Source texts of formatted documents
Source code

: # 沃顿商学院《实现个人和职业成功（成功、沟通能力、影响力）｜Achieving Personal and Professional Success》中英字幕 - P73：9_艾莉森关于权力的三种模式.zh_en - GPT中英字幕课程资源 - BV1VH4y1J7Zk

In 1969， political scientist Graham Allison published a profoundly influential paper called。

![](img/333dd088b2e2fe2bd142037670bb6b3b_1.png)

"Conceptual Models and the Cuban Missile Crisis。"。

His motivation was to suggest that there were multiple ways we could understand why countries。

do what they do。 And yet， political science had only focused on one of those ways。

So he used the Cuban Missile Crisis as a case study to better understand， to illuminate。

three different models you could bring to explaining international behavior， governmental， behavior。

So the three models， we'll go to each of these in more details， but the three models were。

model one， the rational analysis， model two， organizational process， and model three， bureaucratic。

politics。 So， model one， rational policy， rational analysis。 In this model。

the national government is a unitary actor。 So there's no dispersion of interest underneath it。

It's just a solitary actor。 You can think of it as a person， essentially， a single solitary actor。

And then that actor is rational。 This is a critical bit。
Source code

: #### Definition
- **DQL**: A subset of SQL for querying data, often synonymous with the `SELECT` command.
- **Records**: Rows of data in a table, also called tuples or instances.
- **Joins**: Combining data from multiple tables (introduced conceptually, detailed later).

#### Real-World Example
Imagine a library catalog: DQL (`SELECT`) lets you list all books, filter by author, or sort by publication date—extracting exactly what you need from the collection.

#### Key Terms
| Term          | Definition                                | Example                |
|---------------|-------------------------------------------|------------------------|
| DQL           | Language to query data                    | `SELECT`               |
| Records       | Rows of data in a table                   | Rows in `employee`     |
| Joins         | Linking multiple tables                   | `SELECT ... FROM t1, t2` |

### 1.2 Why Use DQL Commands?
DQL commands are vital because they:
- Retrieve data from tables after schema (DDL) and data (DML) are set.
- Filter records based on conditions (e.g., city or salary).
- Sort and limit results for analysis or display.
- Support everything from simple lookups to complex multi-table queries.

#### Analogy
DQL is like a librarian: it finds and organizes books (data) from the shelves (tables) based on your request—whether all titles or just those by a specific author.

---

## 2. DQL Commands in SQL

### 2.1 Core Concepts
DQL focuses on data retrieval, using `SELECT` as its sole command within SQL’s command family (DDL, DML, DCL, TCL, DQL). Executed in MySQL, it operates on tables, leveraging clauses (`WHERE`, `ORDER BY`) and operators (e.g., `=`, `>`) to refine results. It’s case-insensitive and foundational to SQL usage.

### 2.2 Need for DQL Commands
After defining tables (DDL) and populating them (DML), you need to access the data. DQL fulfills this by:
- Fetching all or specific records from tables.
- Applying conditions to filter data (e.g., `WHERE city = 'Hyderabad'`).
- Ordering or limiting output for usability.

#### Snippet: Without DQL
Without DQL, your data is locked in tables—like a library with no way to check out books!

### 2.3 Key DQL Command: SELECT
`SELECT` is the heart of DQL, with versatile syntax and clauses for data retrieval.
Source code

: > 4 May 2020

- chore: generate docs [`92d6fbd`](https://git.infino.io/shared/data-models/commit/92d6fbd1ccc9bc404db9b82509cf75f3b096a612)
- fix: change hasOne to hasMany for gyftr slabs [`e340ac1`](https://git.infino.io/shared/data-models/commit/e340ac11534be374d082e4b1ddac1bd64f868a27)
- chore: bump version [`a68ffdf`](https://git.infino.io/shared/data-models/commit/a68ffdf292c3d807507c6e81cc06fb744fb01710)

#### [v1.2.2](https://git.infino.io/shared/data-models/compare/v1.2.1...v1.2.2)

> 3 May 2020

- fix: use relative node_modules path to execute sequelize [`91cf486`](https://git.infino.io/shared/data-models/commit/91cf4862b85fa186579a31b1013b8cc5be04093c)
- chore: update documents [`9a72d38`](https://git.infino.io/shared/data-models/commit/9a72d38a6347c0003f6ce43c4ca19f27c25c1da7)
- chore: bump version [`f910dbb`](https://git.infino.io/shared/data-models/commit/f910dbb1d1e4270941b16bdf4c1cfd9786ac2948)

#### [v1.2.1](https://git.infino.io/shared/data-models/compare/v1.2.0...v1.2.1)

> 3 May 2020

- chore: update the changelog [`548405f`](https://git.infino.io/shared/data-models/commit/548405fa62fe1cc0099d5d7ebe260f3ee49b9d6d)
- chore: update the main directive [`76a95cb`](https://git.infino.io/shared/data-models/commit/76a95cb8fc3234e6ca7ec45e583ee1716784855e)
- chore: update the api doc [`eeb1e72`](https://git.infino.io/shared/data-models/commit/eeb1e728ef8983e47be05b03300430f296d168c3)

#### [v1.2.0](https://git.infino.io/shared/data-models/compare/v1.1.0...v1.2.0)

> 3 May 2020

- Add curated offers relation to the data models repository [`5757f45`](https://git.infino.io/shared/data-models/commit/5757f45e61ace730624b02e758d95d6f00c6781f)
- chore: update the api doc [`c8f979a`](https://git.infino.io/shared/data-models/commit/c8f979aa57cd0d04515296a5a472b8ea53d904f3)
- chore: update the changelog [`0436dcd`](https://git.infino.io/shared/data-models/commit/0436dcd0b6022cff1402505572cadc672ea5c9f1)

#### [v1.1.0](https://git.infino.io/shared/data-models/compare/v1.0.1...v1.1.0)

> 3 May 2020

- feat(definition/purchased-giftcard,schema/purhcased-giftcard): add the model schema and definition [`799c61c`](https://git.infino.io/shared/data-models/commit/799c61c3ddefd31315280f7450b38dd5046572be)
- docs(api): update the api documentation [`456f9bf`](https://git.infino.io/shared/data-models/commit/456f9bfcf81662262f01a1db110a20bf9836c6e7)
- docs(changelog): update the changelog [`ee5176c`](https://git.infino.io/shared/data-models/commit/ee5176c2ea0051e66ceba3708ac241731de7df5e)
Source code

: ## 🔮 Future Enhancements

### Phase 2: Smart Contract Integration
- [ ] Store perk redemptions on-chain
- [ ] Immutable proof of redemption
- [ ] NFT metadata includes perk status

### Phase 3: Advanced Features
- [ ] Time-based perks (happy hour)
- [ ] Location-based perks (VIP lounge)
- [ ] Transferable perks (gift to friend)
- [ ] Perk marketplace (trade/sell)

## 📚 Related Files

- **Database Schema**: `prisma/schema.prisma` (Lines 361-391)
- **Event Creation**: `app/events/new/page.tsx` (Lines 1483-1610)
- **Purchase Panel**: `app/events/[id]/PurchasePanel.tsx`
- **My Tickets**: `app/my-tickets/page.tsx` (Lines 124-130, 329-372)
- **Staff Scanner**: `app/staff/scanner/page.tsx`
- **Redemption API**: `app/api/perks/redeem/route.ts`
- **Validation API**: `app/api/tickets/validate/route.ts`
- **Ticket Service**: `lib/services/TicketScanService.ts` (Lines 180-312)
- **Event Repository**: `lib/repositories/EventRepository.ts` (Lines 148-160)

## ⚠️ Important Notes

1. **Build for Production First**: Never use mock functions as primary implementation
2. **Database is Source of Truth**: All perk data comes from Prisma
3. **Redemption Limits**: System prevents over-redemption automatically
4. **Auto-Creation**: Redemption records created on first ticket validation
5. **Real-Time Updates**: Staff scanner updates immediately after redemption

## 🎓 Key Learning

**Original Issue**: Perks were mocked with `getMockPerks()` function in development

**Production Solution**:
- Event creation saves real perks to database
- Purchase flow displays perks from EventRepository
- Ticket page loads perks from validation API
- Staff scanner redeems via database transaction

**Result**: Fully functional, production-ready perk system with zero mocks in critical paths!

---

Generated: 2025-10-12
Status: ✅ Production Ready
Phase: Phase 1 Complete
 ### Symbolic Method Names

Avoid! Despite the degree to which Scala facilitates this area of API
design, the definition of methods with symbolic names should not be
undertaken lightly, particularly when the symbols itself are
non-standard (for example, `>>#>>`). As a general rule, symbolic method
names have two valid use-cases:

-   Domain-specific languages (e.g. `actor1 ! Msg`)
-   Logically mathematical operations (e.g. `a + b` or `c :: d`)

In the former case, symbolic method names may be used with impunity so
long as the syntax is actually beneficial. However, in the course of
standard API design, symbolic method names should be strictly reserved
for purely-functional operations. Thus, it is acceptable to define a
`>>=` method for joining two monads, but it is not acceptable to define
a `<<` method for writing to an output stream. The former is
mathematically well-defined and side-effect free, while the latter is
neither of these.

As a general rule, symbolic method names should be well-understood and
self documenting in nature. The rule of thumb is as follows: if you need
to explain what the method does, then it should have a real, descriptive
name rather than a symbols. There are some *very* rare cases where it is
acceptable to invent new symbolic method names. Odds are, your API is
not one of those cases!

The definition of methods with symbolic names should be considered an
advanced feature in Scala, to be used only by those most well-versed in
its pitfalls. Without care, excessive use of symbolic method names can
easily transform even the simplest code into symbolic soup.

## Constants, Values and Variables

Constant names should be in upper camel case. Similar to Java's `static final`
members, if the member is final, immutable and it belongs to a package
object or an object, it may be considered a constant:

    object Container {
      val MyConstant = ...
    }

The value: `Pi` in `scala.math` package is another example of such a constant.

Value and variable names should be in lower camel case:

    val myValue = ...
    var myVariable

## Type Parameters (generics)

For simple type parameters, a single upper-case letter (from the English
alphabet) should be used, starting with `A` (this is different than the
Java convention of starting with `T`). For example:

## Aim of the exercise:
Write only the number of lines in the records that include the word "what".

## Answer to this problem:
3